Work task 1
In the property investment thread, what total combined salary does paddyodoors give?
Work task 2
Return the passage of the property investment thread starting with "## Aesop (8" and going on through "less than that?".
*** Selected text Section Begins ***
Therefore you are in this for capital appreciation which could be viewed as a risk strategy. To be honest, in my personal opinion, I think you are mad. 

Would the bank lend you money for this investment strategy?


----------



## Aesop (8 Apr 2008)

CMoore73 said:


> *Do you own any investment or other property?*
> Yes Mortgage E280,000 interest only. Value E375,000.
> Rent 1,100.Have to pay E200pm to cover the costs



I don't understand. If you mortgage is interest only on the above property how come you have 1300 euro on costs every month. Interest on a 280,000 euro mortgage should be a lot less than that?


----------



## CMoore73 (8 Apr 2008)

Sorry the mortgage is 1,125pm + 1.550py management fee.
Cheers
CMoore


----------



## paddyodoors (8 Apr 2008)

A very simple look at this at a high level shows, if allowed, that you would clearly be taking a huge risk:

Total combined salary of €101k
Total debt of €898 

(220k PPR+280k Inv1 + 380k Inv2 + 28k Car loan).

Your 1st investment property is already losing you money, why would you want to increase your exposure to the same area?
*** Selected text Section Ends ***
*** Input data Section Begins ***
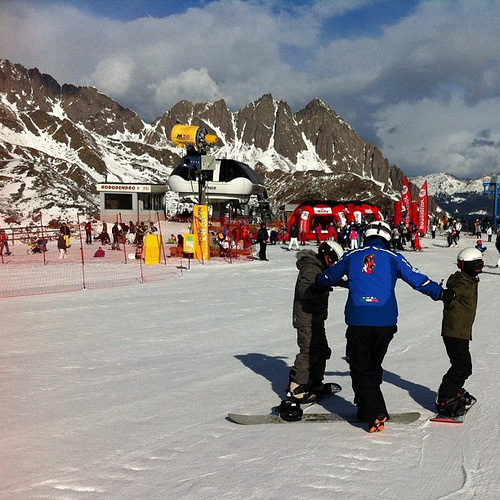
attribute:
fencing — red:
[1, 216, 259, 296]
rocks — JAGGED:
[149, 85, 441, 183]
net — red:
[0, 228, 259, 299]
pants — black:
[345, 323, 395, 425]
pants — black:
[440, 333, 474, 398]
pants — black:
[289, 325, 334, 388]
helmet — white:
[364, 221, 396, 243]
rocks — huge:
[193, 99, 407, 180]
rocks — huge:
[8, 62, 160, 142]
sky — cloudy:
[72, 1, 494, 138]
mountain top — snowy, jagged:
[294, 90, 345, 130]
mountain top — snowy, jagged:
[240, 87, 295, 130]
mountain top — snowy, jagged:
[172, 95, 232, 121]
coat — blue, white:
[344, 239, 404, 339]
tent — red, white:
[276, 196, 391, 247]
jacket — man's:
[331, 250, 435, 320]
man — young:
[276, 235, 337, 423]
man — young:
[328, 204, 431, 431]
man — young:
[434, 238, 485, 426]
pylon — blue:
[477, 78, 485, 232]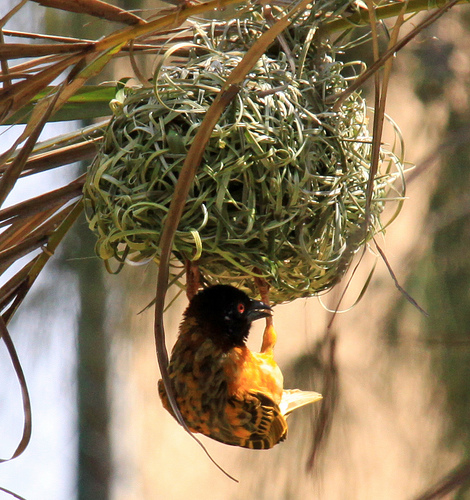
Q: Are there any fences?
A: No, there are no fences.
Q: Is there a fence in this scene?
A: No, there are no fences.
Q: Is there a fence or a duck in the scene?
A: No, there are no fences or ducks.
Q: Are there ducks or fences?
A: No, there are no fences or ducks.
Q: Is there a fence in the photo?
A: No, there are no fences.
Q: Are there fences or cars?
A: No, there are no fences or cars.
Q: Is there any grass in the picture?
A: Yes, there is grass.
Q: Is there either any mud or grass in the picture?
A: Yes, there is grass.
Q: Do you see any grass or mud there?
A: Yes, there is grass.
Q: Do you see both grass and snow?
A: No, there is grass but no snow.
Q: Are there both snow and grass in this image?
A: No, there is grass but no snow.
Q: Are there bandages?
A: No, there are no bandages.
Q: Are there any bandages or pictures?
A: No, there are no bandages or pictures.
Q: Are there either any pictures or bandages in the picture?
A: No, there are no bandages or pictures.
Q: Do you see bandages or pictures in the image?
A: No, there are no bandages or pictures.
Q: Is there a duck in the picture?
A: No, there are no ducks.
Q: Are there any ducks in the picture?
A: No, there are no ducks.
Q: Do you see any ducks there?
A: No, there are no ducks.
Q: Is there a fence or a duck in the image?
A: No, there are no ducks or fences.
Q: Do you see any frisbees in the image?
A: No, there are no frisbees.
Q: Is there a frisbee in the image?
A: No, there are no frisbees.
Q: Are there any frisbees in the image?
A: No, there are no frisbees.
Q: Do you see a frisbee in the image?
A: No, there are no frisbees.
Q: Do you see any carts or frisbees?
A: No, there are no frisbees or carts.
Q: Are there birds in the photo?
A: Yes, there is a bird.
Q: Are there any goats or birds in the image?
A: Yes, there is a bird.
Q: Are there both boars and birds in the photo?
A: No, there is a bird but no boars.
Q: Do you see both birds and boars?
A: No, there is a bird but no boars.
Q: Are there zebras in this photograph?
A: No, there are no zebras.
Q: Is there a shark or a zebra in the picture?
A: No, there are no zebras or sharks.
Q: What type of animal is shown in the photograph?
A: The animal is a bird.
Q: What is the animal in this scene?
A: The animal is a bird.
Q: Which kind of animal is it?
A: The animal is a bird.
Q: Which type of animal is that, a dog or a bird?
A: That is a bird.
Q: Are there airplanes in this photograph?
A: No, there are no airplanes.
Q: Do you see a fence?
A: No, there are no fences.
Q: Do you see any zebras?
A: No, there are no zebras.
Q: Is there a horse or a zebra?
A: No, there are no zebras or horses.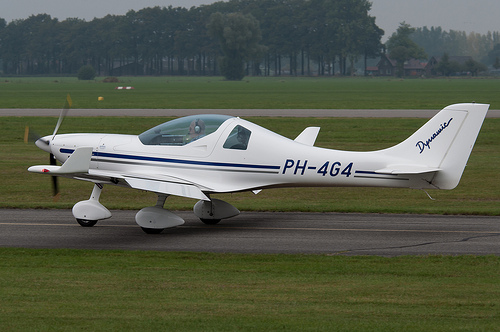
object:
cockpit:
[112, 113, 252, 159]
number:
[316, 161, 353, 178]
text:
[415, 117, 453, 154]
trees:
[0, 17, 23, 77]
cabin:
[365, 54, 425, 77]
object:
[97, 96, 103, 101]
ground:
[1, 90, 302, 114]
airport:
[209, 153, 498, 331]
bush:
[76, 64, 97, 81]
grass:
[0, 73, 69, 101]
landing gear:
[71, 182, 241, 235]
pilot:
[187, 118, 205, 139]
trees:
[282, 0, 362, 78]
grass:
[2, 253, 499, 332]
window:
[222, 124, 252, 151]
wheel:
[76, 218, 99, 227]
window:
[138, 114, 237, 146]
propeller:
[23, 93, 72, 197]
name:
[415, 117, 453, 154]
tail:
[374, 102, 491, 189]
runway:
[0, 206, 499, 254]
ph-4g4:
[282, 158, 354, 177]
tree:
[242, 0, 372, 78]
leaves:
[280, 15, 345, 40]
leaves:
[116, 26, 236, 47]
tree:
[119, 12, 209, 77]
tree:
[45, 21, 125, 62]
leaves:
[34, 18, 133, 79]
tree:
[201, 12, 290, 82]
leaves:
[217, 0, 321, 83]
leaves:
[382, 21, 428, 63]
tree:
[382, 20, 426, 77]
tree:
[23, 12, 113, 80]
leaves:
[32, 22, 106, 80]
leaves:
[74, 23, 154, 77]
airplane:
[27, 102, 490, 234]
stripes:
[58, 147, 280, 174]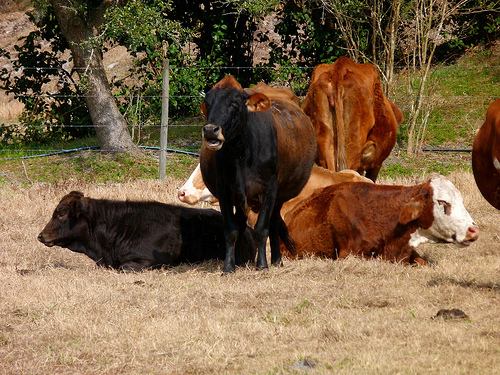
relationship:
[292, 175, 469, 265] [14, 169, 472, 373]
cow sitting in field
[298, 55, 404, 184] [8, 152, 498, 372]
cow standing in field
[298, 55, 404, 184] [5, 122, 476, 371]
cow sitting in field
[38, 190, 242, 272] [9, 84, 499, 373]
cow sitting in field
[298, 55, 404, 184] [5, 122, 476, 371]
cow standing in field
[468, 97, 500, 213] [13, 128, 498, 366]
cow standing in field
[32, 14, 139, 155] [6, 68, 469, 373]
tree growing in field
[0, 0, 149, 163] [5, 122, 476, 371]
tree growing in field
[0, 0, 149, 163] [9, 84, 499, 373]
tree growing in field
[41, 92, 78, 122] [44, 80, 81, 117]
leaf growing on stem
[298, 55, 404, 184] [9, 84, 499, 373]
cow in field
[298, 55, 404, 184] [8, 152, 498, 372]
cow in field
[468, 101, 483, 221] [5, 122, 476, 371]
cow in field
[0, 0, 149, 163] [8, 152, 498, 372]
tree in field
*** Input data Section Ends ***
Your solution 1
€101k

Your solution 2
## Aesop (8 Apr 2008)

CMoore73 said:


> *Do you own any investment or other property?*
> Yes Mortgage E280,000 interest only. Value E375,000.
> Rent 1,100.Have to pay E200pm to cover the costs



I don't understand. If you mortgage is interest only on the above property how come you have 1300 euro on costs every month. Interest on a 280,000 euro mortgage should be a lot less than that?